What is Meditation?
As a result of meditating off and on for the last 45 years I have experienced an incredible change in my life. I have become much more peaceful and able to live in the present moment. I am able to be creative and think things through much more clearly.
I have used different meditation techniques but found the simplest is always the best. The basics of meditation are summed up in a few words. It involves:
sitting in a quiet place upright in a chair or cross-legged
an anchor, such as the breath, a mantra (word of phrase like love, peace or Om mani padme hum) or something to gaze at (a candle or mandala)
an open, non-judgmental mind (at least temporarily)
Once in this position, the fun begins. That is when the mind basically goes kind of crazy. In the silence, it becomes even more active. Mostly thoughts seem to revolve around:
- “This is stupid, I have so many important things to do”
- “Am I doing this right?”
- “What am I supposed to be feeling, thinking or?”

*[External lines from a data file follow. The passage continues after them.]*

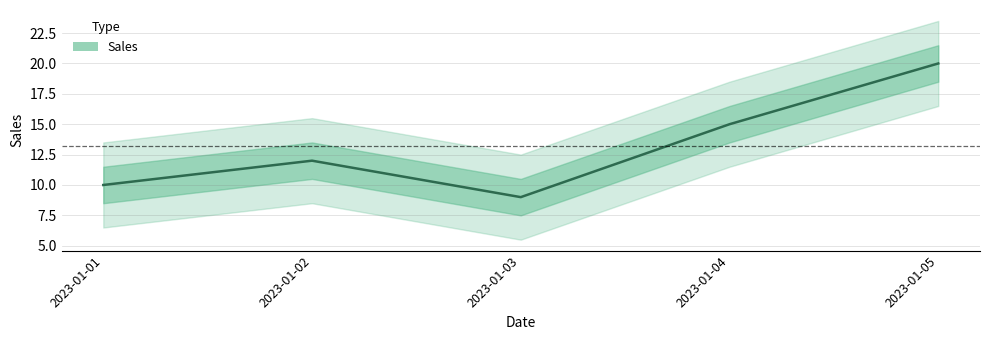

Reading right to left, list all the values displayed in this chart.

2023-01-05=20	2023-01-04=15	2023-01-03=9	2023-01-02=12	2023-01-01=10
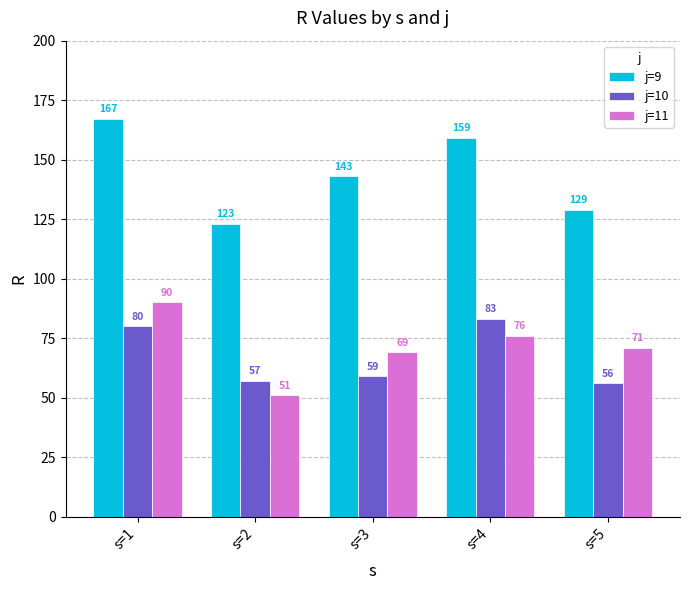

The j=11 series shows 69 at s=3. True or false?

True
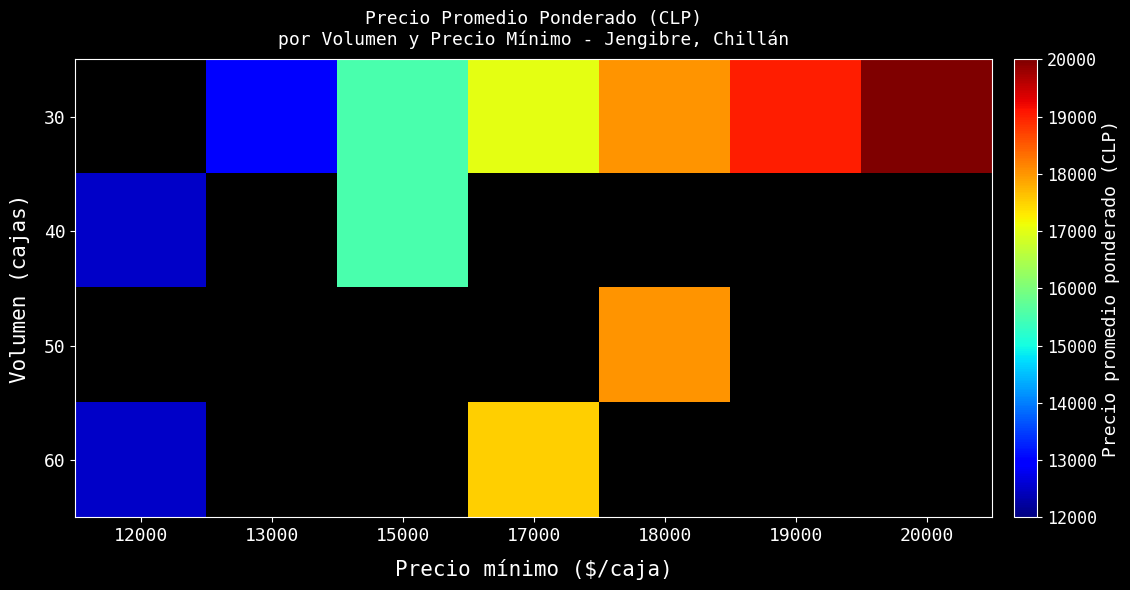

At which category does the chart reach its peak across all series?

20000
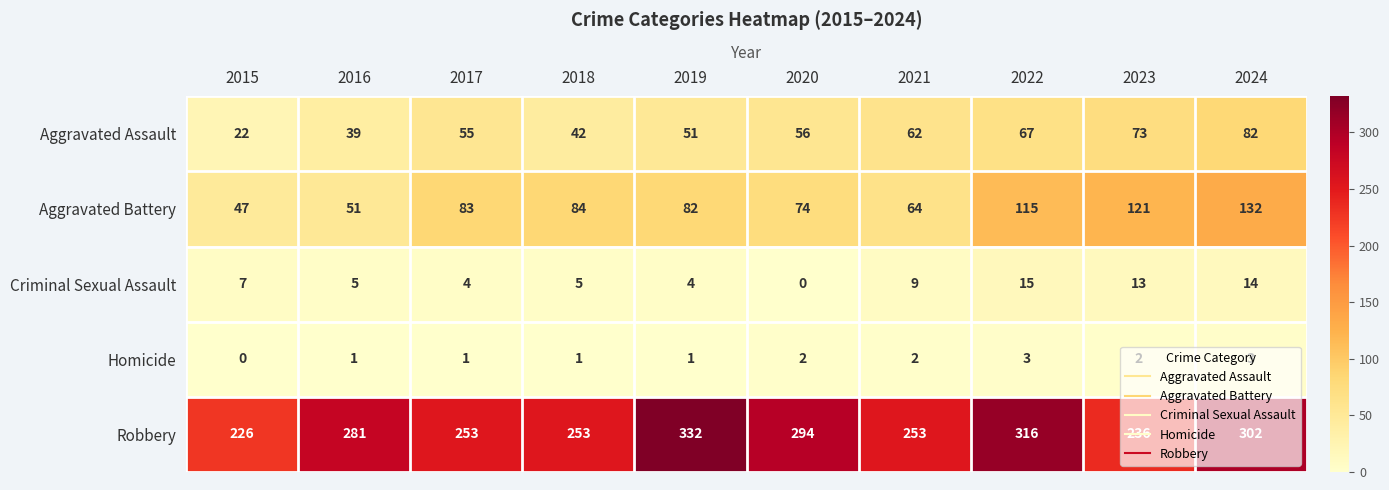

What is the approximate value of Aggravated Battery at 2015, to the nearest 5?

45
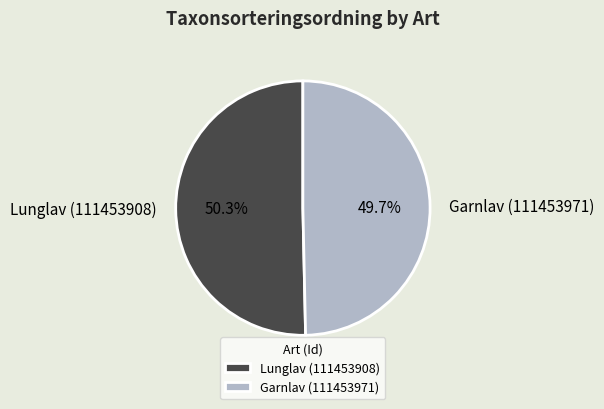

To the nearest percent, what is the difference between the largest and smallest slice percentages?

1%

- “How long do I have to do this before something happens”
- “I can’t do this”
- “I am too anxious”
What I teach students is that the mind is like a tennis ball machine – you know the kind that lobs balls back at you to hit when you are by yourself. The mind (especially when you are quiet) tosses out all manner of thoughts to get you to be engaged with it. There is no need to try to ‘empty’ your mind. The more you resist the thoughts and thinking, the more they will persist.
The best thing I have found is to just watch them -- follow the bouncing ball like in the old black and white movies of staffs of music (if you are old enough to remember). You just need to be present with them, and they will extinguish themselves. Don’t believe me -- try it for yourself. But be prepared for all manner of thoughts to come.
You don’t need to think them!!!! Just let them fall away!
You can start with even 5 minutes a day and work your way up to 30 minutes a day. Another entry into meditation is to stop and do nothing for 5 minutes out of every hour.